По левому высокому берегу Макаровой Рассохи стоят охотничьи пасти старика Евдокима. Евдоким не признает капканов. Основная деталь пасти - тяжелое падающее бревно. Оно убивает песца на месте. В капкане же песец долго мучается, частенько откручивает себе лапку и уходит, чтобы потом все же погибнуть в тундре. Поставить капкан относительно легко.Чтобы сделать и настроить пасть, надо много потрудиться.

И капканы, и пасти требуют ежегодного осмотра и ремонта. Охотники занимаются этим в конце лета, когда исчезает комар - мученье для человека и животных и корм для птиц и рыб.

Обычно старик обходит свой участок пешком. Но в этом году у него «пневматик». Три рослых кобеля: белый, черный и рыжий - шустро тянут по моховой тундре легкую двухколесную тележку. На тележке от пасти к пасти с комфортом едет сам Евдоким, его лопата, вещмешок и связки колышков для ремонта.

Километров пять-шесть отъехал старик от своей избушки, старой заплесневелой развалюхи, построенной, наверное, еще тем самым Макаром-первопроходцем, как вдруг услышал странные звуки.

Как будто мелкие камешки быстро бросали на железный лист, как будто с треском ломали ветки для костра, как будто лопался от мороза лед на реке. Последние звуки дед распознал. Это «голос» тяжелого охотничьего карабина калибра 9.00 миллиметров.

Вперед, собачки! Совсем рядом большая охота! Достанется и вам на зубок, лохматые!

Собаки рванули и бросились в распадок, где впадает в Рассоху безымянный ручей.

На берегу ручья горел «пневматик». Настоящий. Новый. Четырехколесный. Бензобак и камеры, пожираемые огнем, густо чадили в вечернем воздухе.
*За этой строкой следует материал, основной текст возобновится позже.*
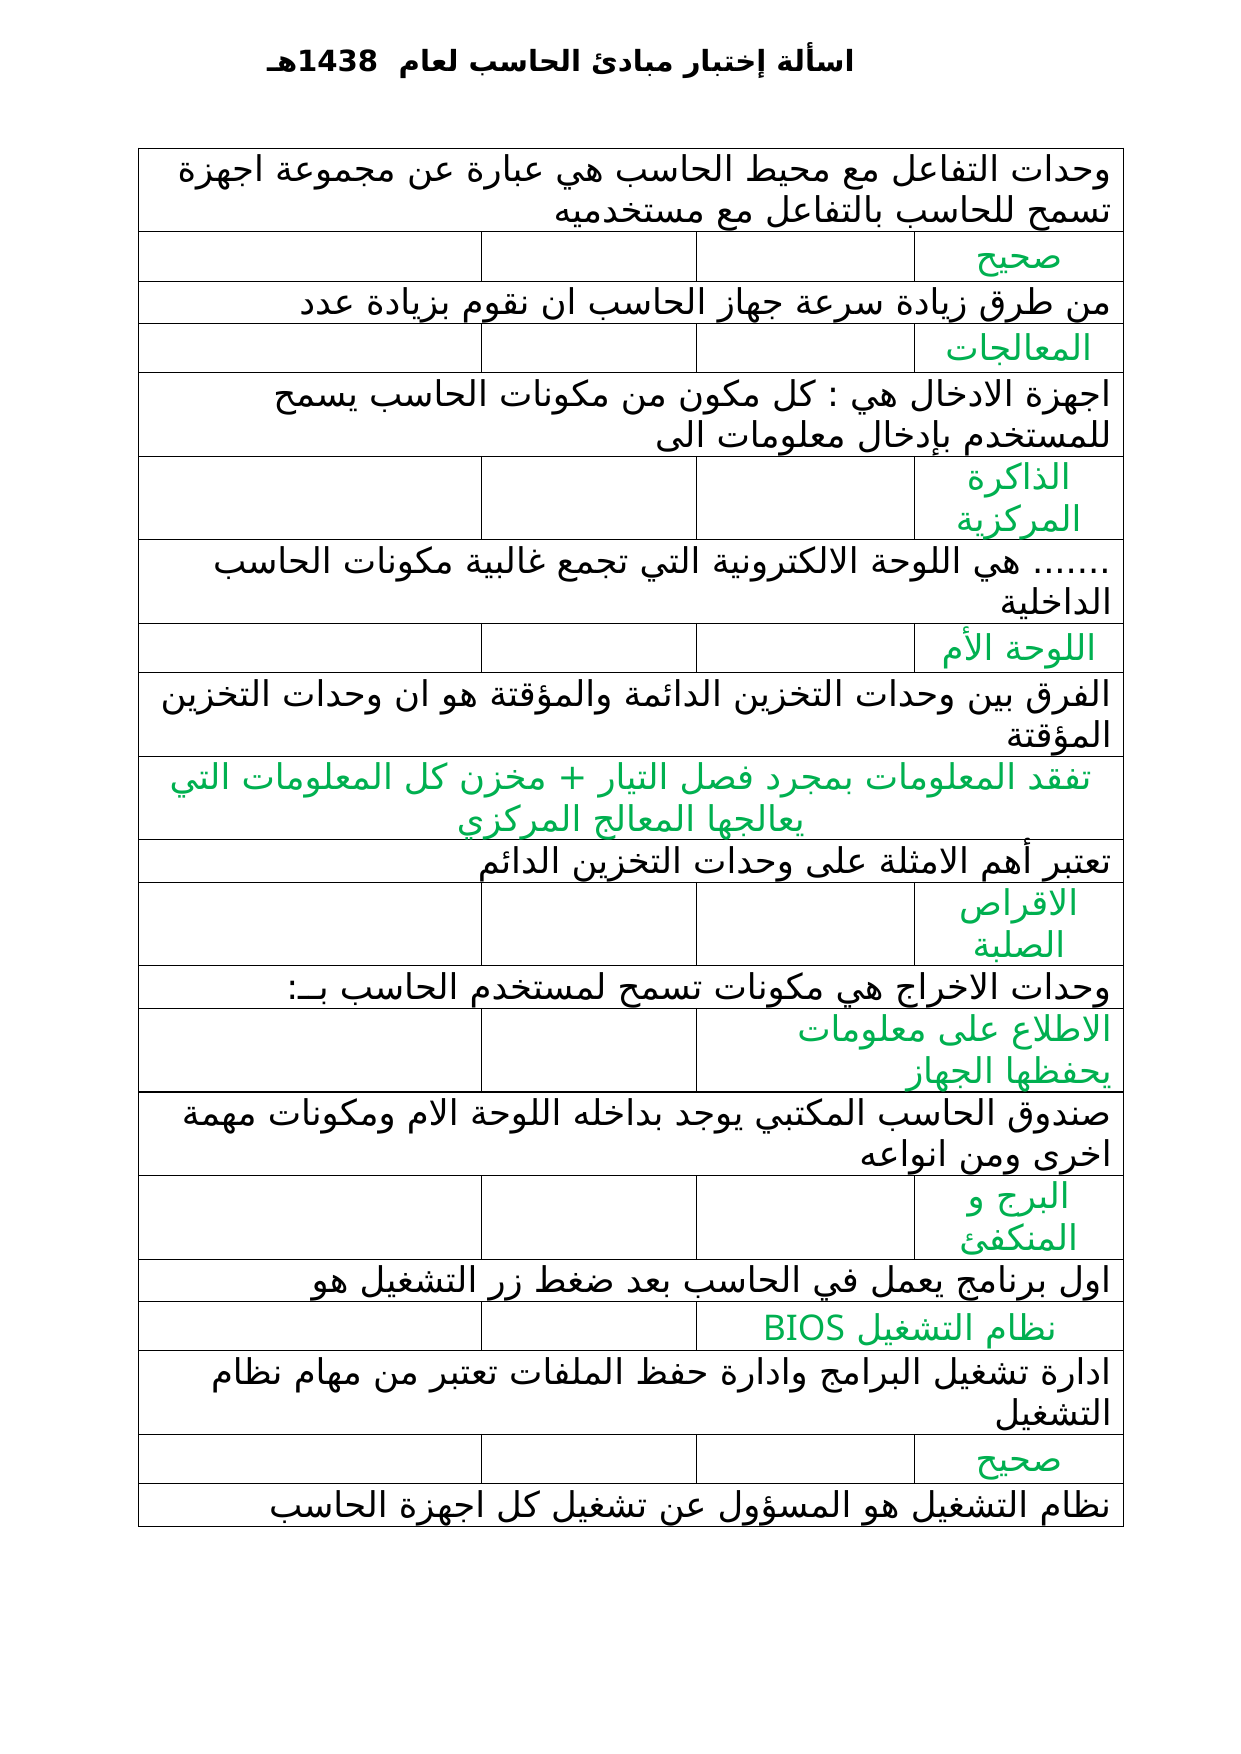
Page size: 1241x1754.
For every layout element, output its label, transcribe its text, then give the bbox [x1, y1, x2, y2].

table_cell البرج و المنكفئ [915, 1176, 1123, 1258]
table_cell اللوحة الأم [915, 624, 1123, 672]
table_cell [482, 1176, 696, 1258]
table_cell [697, 1435, 914, 1483]
table_cell [482, 1302, 696, 1350]
table_cell [697, 457, 914, 539]
table_cell نظام التشغيل هو المسؤول عن تشغيل كل اجهزة الحاسب [139, 1484, 1123, 1526]
table_cell الاقراص الصلبة [915, 883, 1123, 965]
table_cell [482, 624, 696, 672]
table_cell [139, 624, 481, 672]
table_cell [139, 883, 481, 965]
table_cell صحيح [915, 232, 1123, 281]
table_cell [139, 1176, 481, 1258]
table_cell [139, 1435, 481, 1483]
table_cell [139, 1302, 481, 1350]
table_cell تعتبر أهم الامثلة على وحدات التخزين الدائم [139, 840, 1123, 882]
table_cell [697, 1176, 914, 1258]
table_cell وحدات الاخراج هي مكونات تسمح لمستخدم الحاسب بــ: [139, 966, 1123, 1008]
table_cell [482, 1435, 696, 1483]
table_header وحدات التفاعل مع محيط الحاسب هي عبارة عن مجموعة اجهزة تسمح للحاسب بالتفاعل مع مستخدميه [139, 149, 1123, 231]
table_cell [139, 1009, 481, 1091]
table_cell [482, 232, 696, 281]
table_cell [482, 883, 696, 965]
table_cell الاطلاع على معلومات يحفظها الجهاز [697, 1009, 1123, 1091]
table_cell [482, 457, 696, 539]
table_cell تفقد المعلومات بمجرد فصل التيار + مخزن كل المعلومات التي يعالجها المعالج المركزي [139, 757, 1123, 839]
table_cell نظام التشغيل BIOS [697, 1302, 1123, 1350]
table_cell [482, 1009, 696, 1091]
table_cell الفرق بين وحدات التخزين الدائمة والمؤقتة هو ان وحدات التخزين المؤقتة [139, 673, 1123, 756]
table_cell [697, 232, 914, 281]
table_cell اجهزة الادخال هي : كل مكون من مكونات الحاسب يسمح للمستخدم بإدخال معلومات الى [139, 373, 1123, 456]
table_cell الذاكرة المركزية [915, 457, 1123, 539]
table_cell [697, 624, 914, 672]
table_cell اول برنامج يعمل في الحاسب بعد ضغط زر التشغيل هو [139, 1260, 1123, 1301]
table_cell [697, 883, 914, 965]
table_cell ....... هي اللوحة الالكترونية التي تجمع غالبية مكونات الحاسب الداخلية [139, 540, 1123, 623]
table_cell [139, 324, 481, 372]
table_cell ادارة تشغيل البرامج وادارة حفظ الملفات تعتبر من مهام نظام التشغيل [139, 1351, 1123, 1434]
table_cell صندوق الحاسب المكتبي يوجد بداخله اللوحة الام ومكونات مهمة اخرى ومن انواعه [139, 1093, 1123, 1175]
table_cell من طرق زيادة سرعة جهاز الحاسب ان نقوم بزيادة عدد [139, 282, 1123, 323]
table_cell [697, 324, 914, 372]
table_cell المعالجات [915, 324, 1123, 372]
table_cell صحيح [915, 1435, 1123, 1483]
table_cell [139, 457, 481, 539]
table_cell [139, 232, 481, 281]
table_cell [482, 324, 696, 372]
В стороне от машины, лицом вниз, лежал человек. Собаки обнюхали его, сбились в кучу, перепутав алыки, и завыли. Евдоким подошел.

Кровь уже пропитала мох и гальку и широким языком застывала на песке. Он перевернул убитого лицом вверх. Заросшее черной бородой молодое звероватое лицо с перебитым носом и шрамом на левой скуле. Пуля угодила в шею. Из раны все еще вытекала густеющая кровь, последнее тепло жизни...

- Эх, какой молодой!..

Тундра вокруг, как железным прутом исхлестана. Длинными полосами лежал вырванный мох - пули ложились почти параллельно земле, значит, тот, второй, стрелял лежа. Но где же он?

В двухстах шагах, под нависшим козырьком берегом, небольшая палатка. Очень странная палатка. Не поймешь, какого цвета. Вся в бурых, серых, палево-блеклых пятнах, как мундир пограничника или куртка геолога.

-Э-эй, кто-нито живой есть?

Деду никто не ответил, и он, стараясь как можно больше шуметь, покрикивая: «живой - выходи, однако!», - подошел к палатке. У входа - лопнувший от удара о землю вещмешок со свежим оленьим мясом, и густо кровь на мху. Евдоким оттянул тяжелый от грязи и крови полог, закрепил его на крыше застежкой...

В палатке, на раскладушке, сидел крупный тяжелый мужчина. Белобрысый и белобровый. Он раскачивался и мычал, сузив черные от боли глаза. На его груди висела половинка бинокля. Другая половинка кашей из стекла, металла и крови стекала вниз по животу на руки, сжимавшие тяжелый карабин. Увидев тщедушного скуластого старичка, блондин выпустил оружие из рук. Падая, карабин увлек за собой стоявший у столика пластиковый мешок, и рассыпались веером желтые камешки, каких много на песчаных плесах Макаровой Рассохи и впадающих в нее ручьев.

Мужчина поднял правую руку и промычал:

- Там-м... Б-бинт...

В кармашке на стенке палатки старик отыскал бинт, йод и таблетки.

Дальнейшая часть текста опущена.